Find the line that contains "to install dependencies". Output it and every line after it to the end of the records, exactly as they appear.

*** DATA SHOWN Section Begins ***

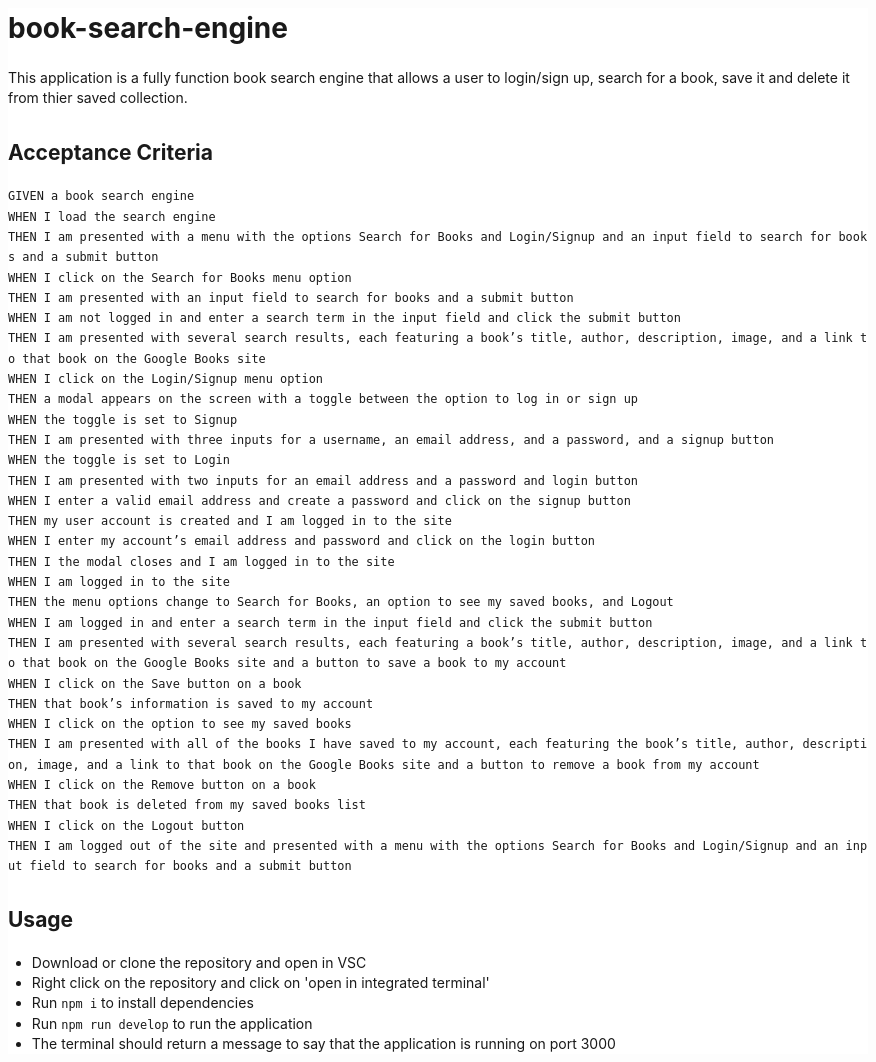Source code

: # book-search-engine

This application is a fully function book search engine that allows a user to login/sign up, search for a book, save it and delete it from thier saved collection.

## Acceptance Criteria

```md
GIVEN a book search engine
WHEN I load the search engine
THEN I am presented with a menu with the options Search for Books and Login/Signup and an input field to search for books and a submit button
WHEN I click on the Search for Books menu option
THEN I am presented with an input field to search for books and a submit button
WHEN I am not logged in and enter a search term in the input field and click the submit button
THEN I am presented with several search results, each featuring a book’s title, author, description, image, and a link to that book on the Google Books site
WHEN I click on the Login/Signup menu option
THEN a modal appears on the screen with a toggle between the option to log in or sign up
WHEN the toggle is set to Signup
THEN I am presented with three inputs for a username, an email address, and a password, and a signup button
WHEN the toggle is set to Login
THEN I am presented with two inputs for an email address and a password and login button
WHEN I enter a valid email address and create a password and click on the signup button
THEN my user account is created and I am logged in to the site
WHEN I enter my account’s email address and password and click on the login button
THEN I the modal closes and I am logged in to the site
WHEN I am logged in to the site
THEN the menu options change to Search for Books, an option to see my saved books, and Logout
WHEN I am logged in and enter a search term in the input field and click the submit button
THEN I am presented with several search results, each featuring a book’s title, author, description, image, and a link to that book on the Google Books site and a button to save a book to my account
WHEN I click on the Save button on a book
THEN that book’s information is saved to my account
WHEN I click on the option to see my saved books
THEN I am presented with all of the books I have saved to my account, each featuring the book’s title, author, description, image, and a link to that book on the Google Books site and a button to remove a book from my account
WHEN I click on the Remove button on a book
THEN that book is deleted from my saved books list
WHEN I click on the Logout button
THEN I am logged out of the site and presented with a menu with the options Search for Books and Login/Signup and an input field to search for books and a submit button  
```

## Usage

- Download or clone the repository and open in VSC
- Right click on the repository and click on 'open in integrated terminal'
- Run `npm i` to install dependencies
- Run `npm run develop` to run the application
- The terminal should return a message to say that the application is running on port 3000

*** DATA SHOWN Section Ends ***

## ANSWER SPACE
- Run `npm i` to install dependencies
- Run `npm run develop` to run the application
- The terminal should return a message to say that the application is running on port 3000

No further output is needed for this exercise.